I know this is random, but I found out how to get the abliterated version of Qwen working for prompt rewriter.
1. Open custom_nodes\ComfyUI-QwenVL\gguf_models.json
2. Paste this inbetween an entry, json format.

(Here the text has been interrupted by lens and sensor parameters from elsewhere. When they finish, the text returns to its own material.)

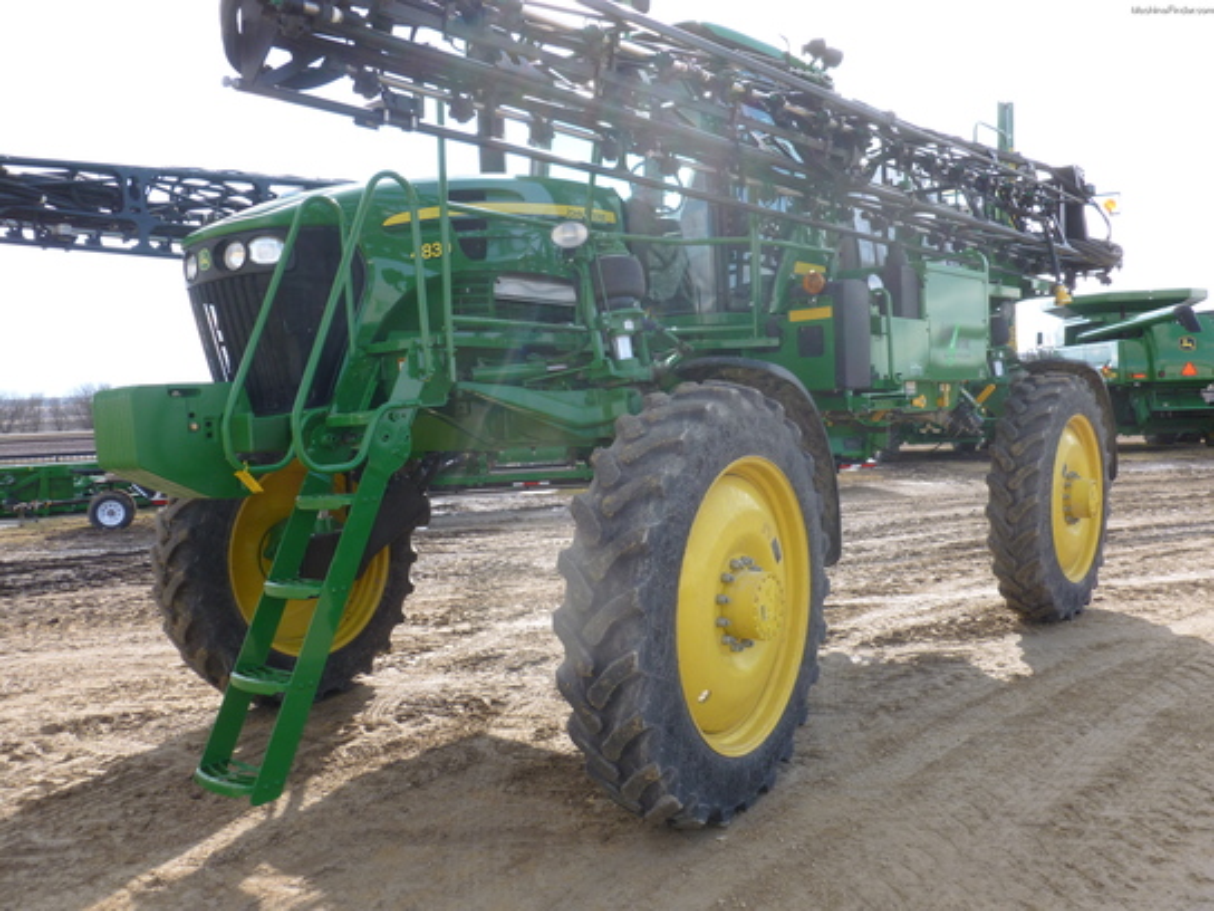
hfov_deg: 63.4
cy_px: 456
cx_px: 607
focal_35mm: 28
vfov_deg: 49.7
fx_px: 982
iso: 100
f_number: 3.3
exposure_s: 1/250
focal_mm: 5
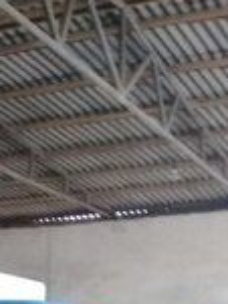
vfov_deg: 17.2
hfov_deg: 14.0
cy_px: 467
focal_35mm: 102
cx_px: -61
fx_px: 897
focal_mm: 3.3
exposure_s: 1/17
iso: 320
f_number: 2.2
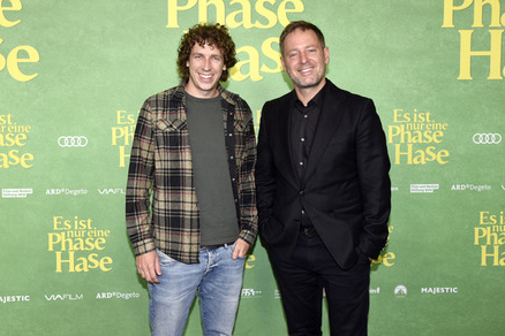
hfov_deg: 53.1
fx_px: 505
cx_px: 254
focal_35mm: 36
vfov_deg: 36.9
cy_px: 169
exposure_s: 1/125
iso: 500
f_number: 6.3
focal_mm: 35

"Qwen3-VL-8B-Instruct-abliterated-v2-GGUF": {
"author": "prithivMLmods",
"repo_name": "Qwen3-VL-8B-Instruct-abliterated-v2-GGUF",
"repo_id": "prithivMLmods/Qwen3-VL-8B-Instruct-abliterated-v2-GGUF",
"mmproj_file": "Qwen3-VL-8B-Instruct-abliterated-v2.mmproj-f16.gguf",
"model_files": [
"Qwen3-VL-8B-Instruct-abliterated-v2.Q8_0.gguf"
],
"defaults": {
"context_length": 6144,
"image_max_tokens": 4096,
"n_batch": 512,
"gpu_layers": -1,
"top_k": 0,
"pool_size": 4194304
}
},
3. Download the correct llama_cpp version for your python version AND cuda kit. I use python 3.12 and cu130
4. Install it:
Q:\ComfyUI\python_embeded\python.exe -m pip install --upgrade --force-reinstall "Q:\ComfyUI\update\llama_cpp_python-0.3.30+cu130.basic-cp312-cp312-win_amd64.whl"